On 4 November 2015 at 7:36 PM, FingersCrossed said:

Hi everyone

First time user of this forum and firstly this is a fantastic place to get awesome information. I have started my immigration process (190 Skilled nominated visa) with a respected agent to Australia last week and I am busy doing my RPL and getting documentation together. While I have been doing this, I have been spending a bit of time reading through this forum and I wanted to get an opinion please.

Currently, I contribute to 2 RA's which I started around 3 years ago and have under R 150 K collectively in them. I am concerned with the process of cancelling these policies should I move to Australia and the costs involved and I am thinking of cancelling them and placing the monthly installments in a 30 day savings account. I know that I wont be able to access the money that is saved in the RA's already until I have formally moved over and got a tax clearance certificate, however I don't know if I should continue to contribute to them if it is just going to cost me more money when I cancel them as their values will grow.

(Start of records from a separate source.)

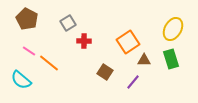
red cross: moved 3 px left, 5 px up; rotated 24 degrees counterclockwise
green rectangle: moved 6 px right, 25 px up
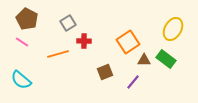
pink line: moved 7 px left, 9 px up
green rectangle: moved 5 px left; rotated 36 degrees counterclockwise
orange line: moved 9 px right, 9 px up; rotated 55 degrees counterclockwise
brown square: rotated 35 degrees clockwise
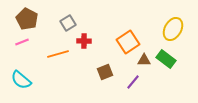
pink line: rotated 56 degrees counterclockwise
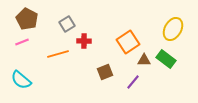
gray square: moved 1 px left, 1 px down
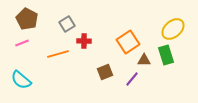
yellow ellipse: rotated 20 degrees clockwise
pink line: moved 1 px down
green rectangle: moved 4 px up; rotated 36 degrees clockwise
purple line: moved 1 px left, 3 px up
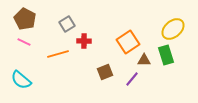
brown pentagon: moved 2 px left
pink line: moved 2 px right, 1 px up; rotated 48 degrees clockwise
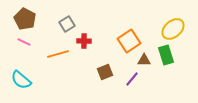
orange square: moved 1 px right, 1 px up
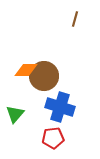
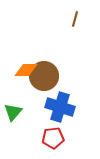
green triangle: moved 2 px left, 2 px up
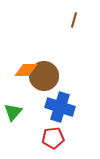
brown line: moved 1 px left, 1 px down
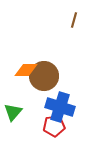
red pentagon: moved 1 px right, 12 px up
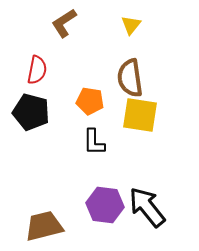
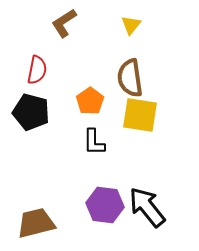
orange pentagon: rotated 28 degrees clockwise
brown trapezoid: moved 8 px left, 3 px up
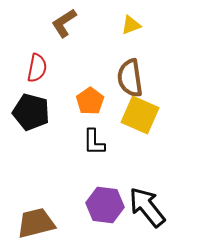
yellow triangle: rotated 30 degrees clockwise
red semicircle: moved 2 px up
yellow square: rotated 15 degrees clockwise
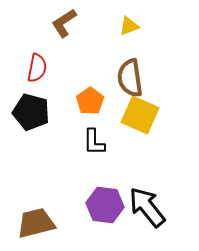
yellow triangle: moved 2 px left, 1 px down
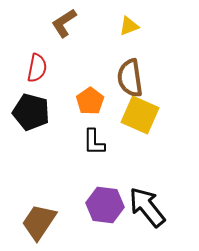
brown trapezoid: moved 3 px right, 1 px up; rotated 42 degrees counterclockwise
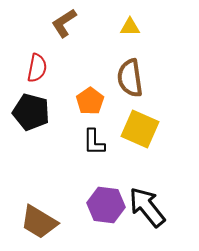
yellow triangle: moved 1 px right, 1 px down; rotated 20 degrees clockwise
yellow square: moved 14 px down
purple hexagon: moved 1 px right
brown trapezoid: rotated 93 degrees counterclockwise
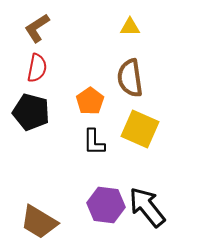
brown L-shape: moved 27 px left, 5 px down
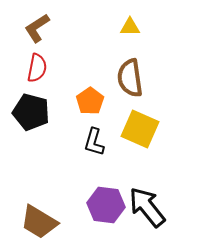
black L-shape: rotated 16 degrees clockwise
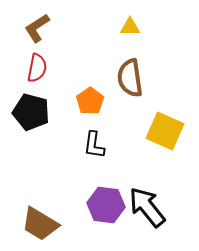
yellow square: moved 25 px right, 2 px down
black L-shape: moved 3 px down; rotated 8 degrees counterclockwise
brown trapezoid: moved 1 px right, 2 px down
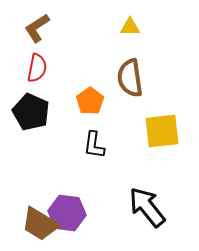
black pentagon: rotated 9 degrees clockwise
yellow square: moved 3 px left; rotated 30 degrees counterclockwise
purple hexagon: moved 39 px left, 8 px down
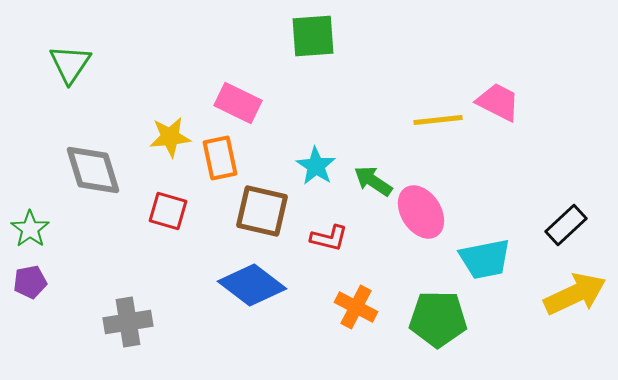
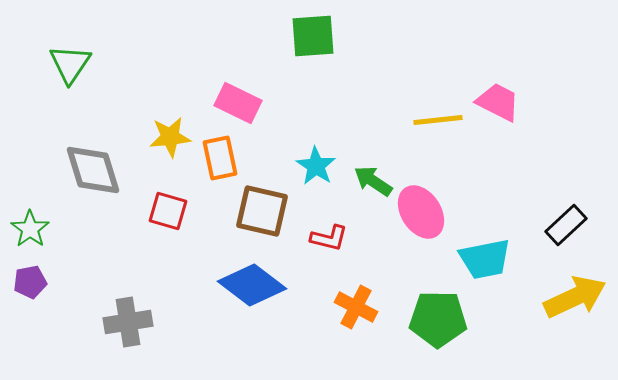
yellow arrow: moved 3 px down
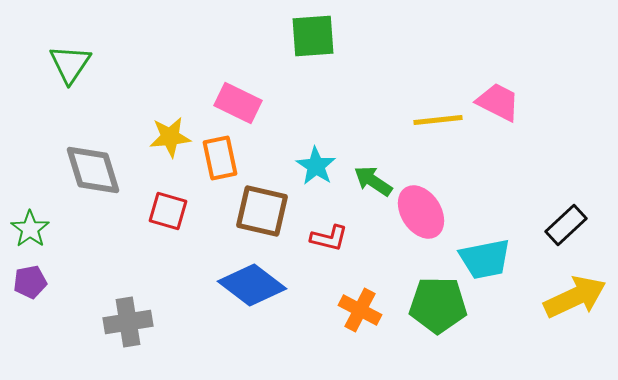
orange cross: moved 4 px right, 3 px down
green pentagon: moved 14 px up
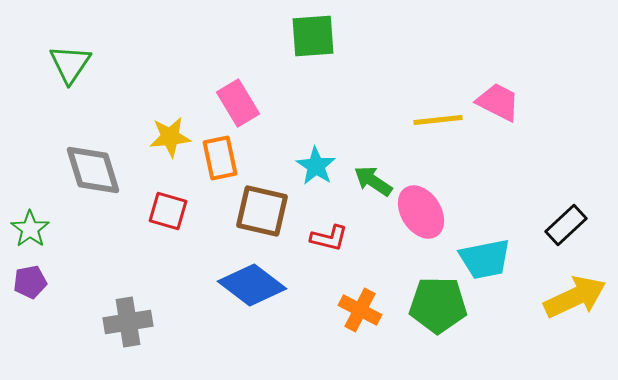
pink rectangle: rotated 33 degrees clockwise
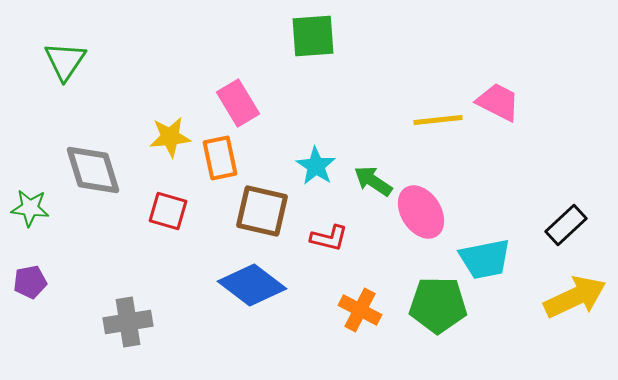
green triangle: moved 5 px left, 3 px up
green star: moved 21 px up; rotated 30 degrees counterclockwise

I know I should probably wait for my visa to be approved and come through - however if that doesn't happen then I could always start a new RA and contribute the money I have saved as a lump sump.

What do you guys think?

Thanks in Advance

Brad

 

Brad. Doing most things prematurely before getting an Australian visa isn't the smartest way to go, usually. Personally, I'd leave all your savings, pension accounts or other financial accounts as they are. Once you've got the visa, you can then proceed to switch them into an account which allows you to get your hands on your money and bring it with you to Australia.

I have a South African mate who is now retired. Unfortunately, he took early retirement before contemplating coming out to Australia to join his three kids here.

His pension fund is frozen now in South Africa.

When he arrived five years ago, he was looking at retiring on A$40 000 a year . . . . a modest income for a retired person in Australia.

The Rand has now dropped from 7 to 11 for an Australian dollar, so his $40 a year is now more like $25. He is battling financially like a lot of other older South Africans I've come to know.

In his case, he can't access the Australian old age pension until he's live a full ten years here, so he has five more years to go with a depreciating income. It is a worry for him, I believe.

So much for leaving funds in South Africa and not repatriating them to Australia.